Verrà eseguita oggi l'autopsia sul corpo di Mario Arduini, il 62enne originario di Pofi, ma da anni residente a Ferentino, deceduto giovedì scorso dopo aver subito due ricoveri nell'arco di 24 ore e prima di giungere in coma all'ospedale Spaziani. Il pubblico ministero Di Cicco ha affidato a un medico legale della Capitale l'esame autoptico che servirà a fornire un quadro più chiaro delle cause della morte del collaboratore scolastico dell'Itis "don Morosini".

Nel frattempo il legale della famiglia Arduini, tramite il proprio legale di fiducia, Giampiero Vellucci, sta valutando l'opportunità di nominare un consulente di parte che esegua accertamenti sulla salma.

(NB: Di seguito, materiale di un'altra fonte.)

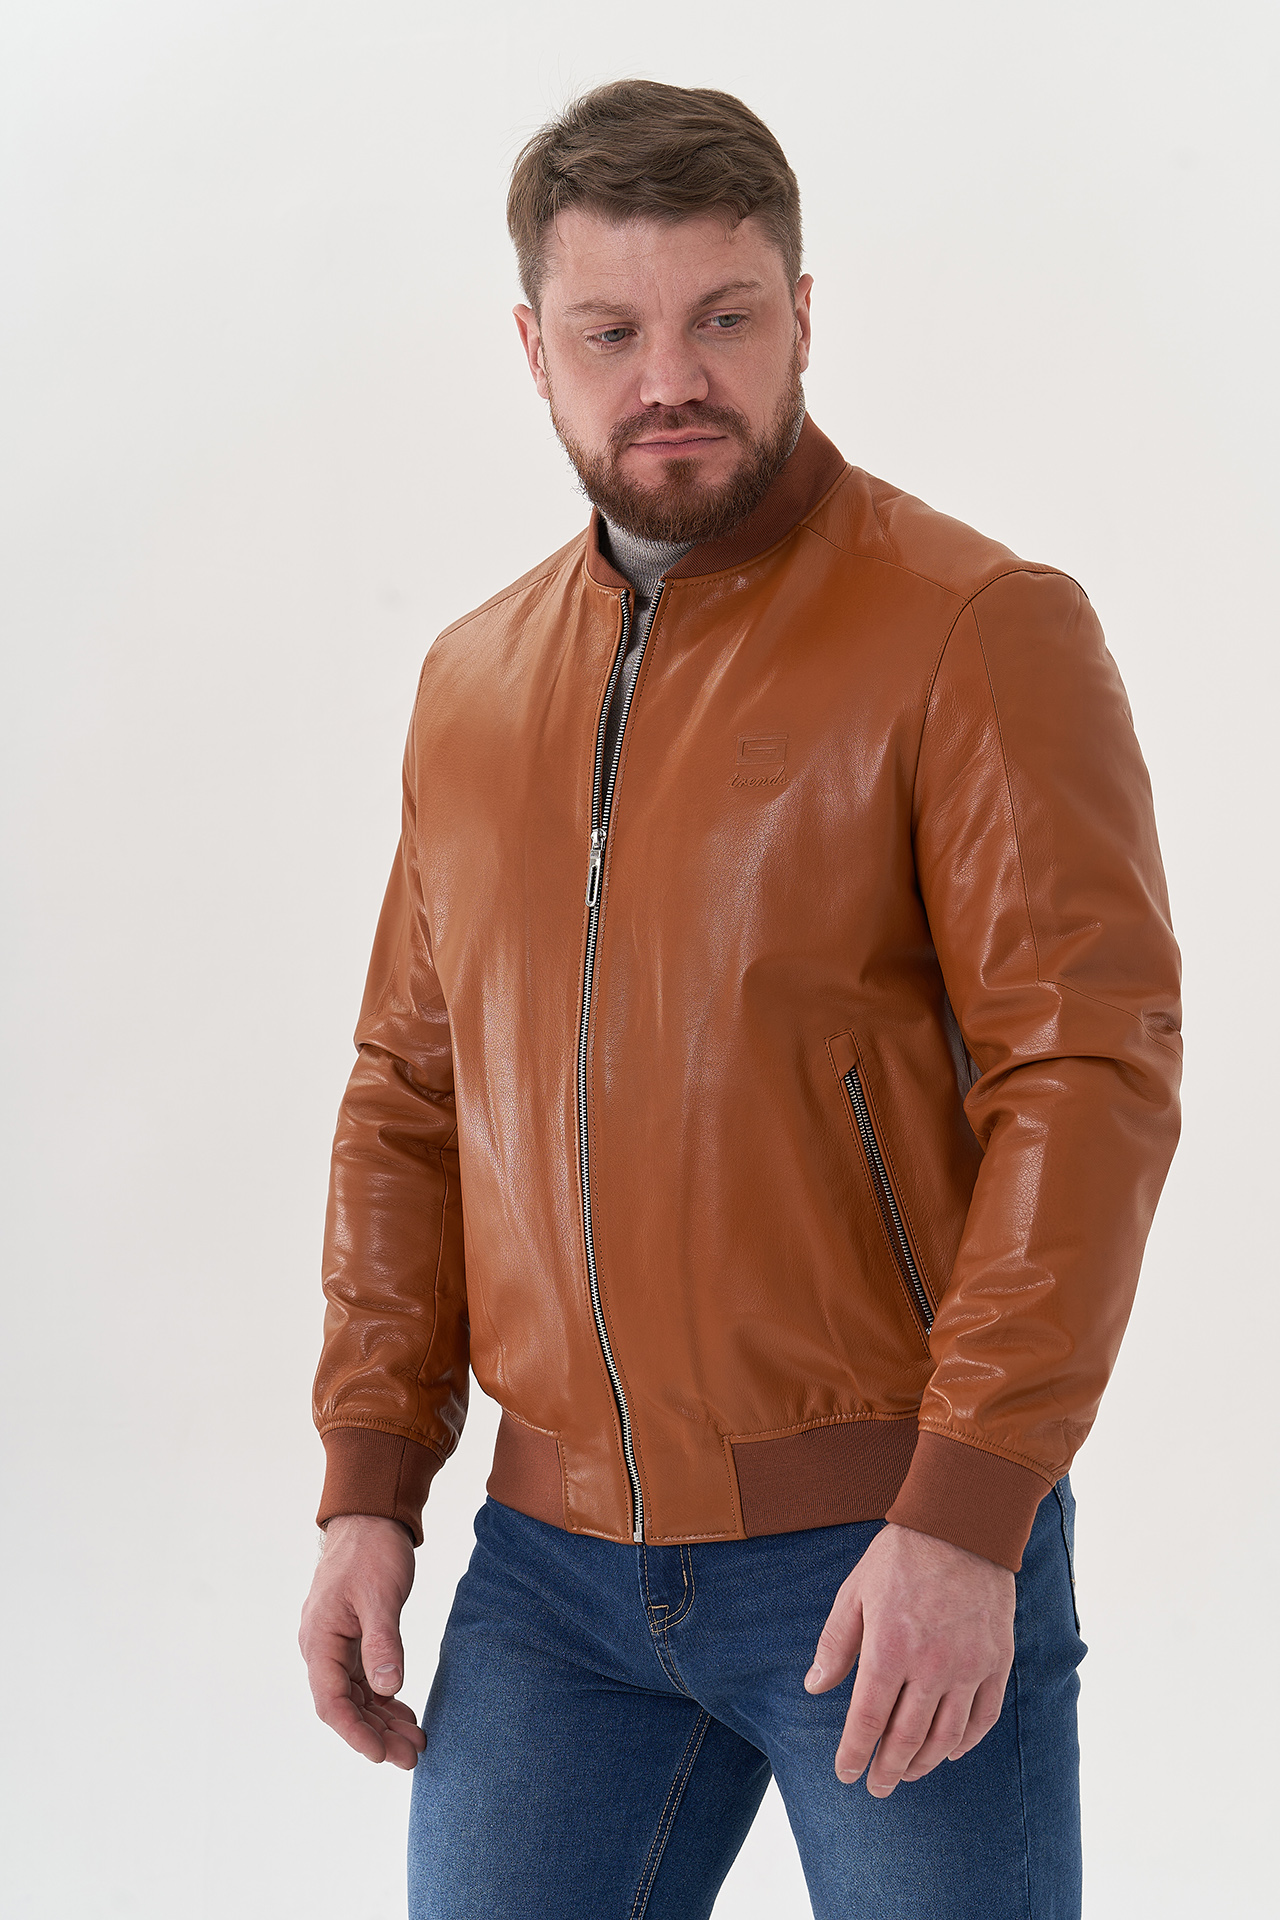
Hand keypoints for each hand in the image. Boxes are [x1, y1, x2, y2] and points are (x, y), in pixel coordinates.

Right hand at [298, 1513, 426, 1768]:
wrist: (371, 1517)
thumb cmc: (371, 1550)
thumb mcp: (380, 1595)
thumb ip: (383, 1643)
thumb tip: (388, 1688)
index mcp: (320, 1640)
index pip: (332, 1702)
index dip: (356, 1733)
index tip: (382, 1755)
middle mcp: (322, 1648)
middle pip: (346, 1706)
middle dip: (377, 1734)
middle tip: (412, 1756)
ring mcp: (337, 1645)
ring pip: (357, 1696)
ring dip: (383, 1721)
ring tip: (415, 1742)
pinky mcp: (353, 1639)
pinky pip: (365, 1680)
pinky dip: (385, 1699)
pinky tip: (406, 1713)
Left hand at [804, 1522, 1014, 1796]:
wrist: (962, 1525)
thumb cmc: (901, 1556)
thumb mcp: (855, 1592)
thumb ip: (836, 1644)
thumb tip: (815, 1687)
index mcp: (890, 1649)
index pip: (868, 1720)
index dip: (855, 1753)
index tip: (847, 1773)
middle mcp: (931, 1667)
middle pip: (907, 1739)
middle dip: (888, 1770)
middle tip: (877, 1787)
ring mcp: (969, 1667)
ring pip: (947, 1737)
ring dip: (924, 1764)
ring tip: (907, 1773)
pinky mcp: (997, 1662)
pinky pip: (983, 1718)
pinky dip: (966, 1743)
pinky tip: (951, 1751)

La Procura ha aperto un'inchiesta ipotizzato il reato di omicidio colposo: spetterà ai magistrati valutare se ci siano state negligenze da parte del personale sanitario del nosocomio di Frosinone.

Tutte e due le dimissioni, secondo l'avvocato che difende i familiari di Arduini, avrebbero avuto luogo nonostante le sue condizioni di salute imponessero un immediato ricovero. La patologia cardiaca di cui avrebbe sofferto l'uomo, secondo tale tesi, non sarebbe sorta improvvisamente, anzi, sarebbe stata nota al personale medico che ha avuto accesso ai risultati clinici degli esami cui era stato sottoposto.

La notizia della morte del 62enne ha lasciato nel dolore e nello sgomento familiari e amici, certamente, ma anche numerosi studenti dell'Itis di Ferentino. Il gabbiotto dove lavorava Arduini, infatti, è stato tappezzato di cartelloni con frasi a lui dedicate. «Il tuo sorriso e la tua voglia di scherzare - si legge in un messaggio - rimarrà sempre nei nostri cuori». Parole di tenerezza nei confronti del 62enne anche sulla pagina Facebook dell'istituto scolastico: «Non riuscivi ad essere triste con lui affianco, non ce la facevi. Strappava sempre un sorriso, in tutti i modi». E, ancora: «Grande uomo. Grazie per tutte le risate - si legge in un post - che ci riuscivi a strappare, anche quando avevamo una bruttissima giornata. Grazie di tutto. Riposa in pace, anima bella. Il tuo sorriso e la tua voglia di scherzare - scrivono infine gli studenti - rimarrà sempre nei nostri cuori».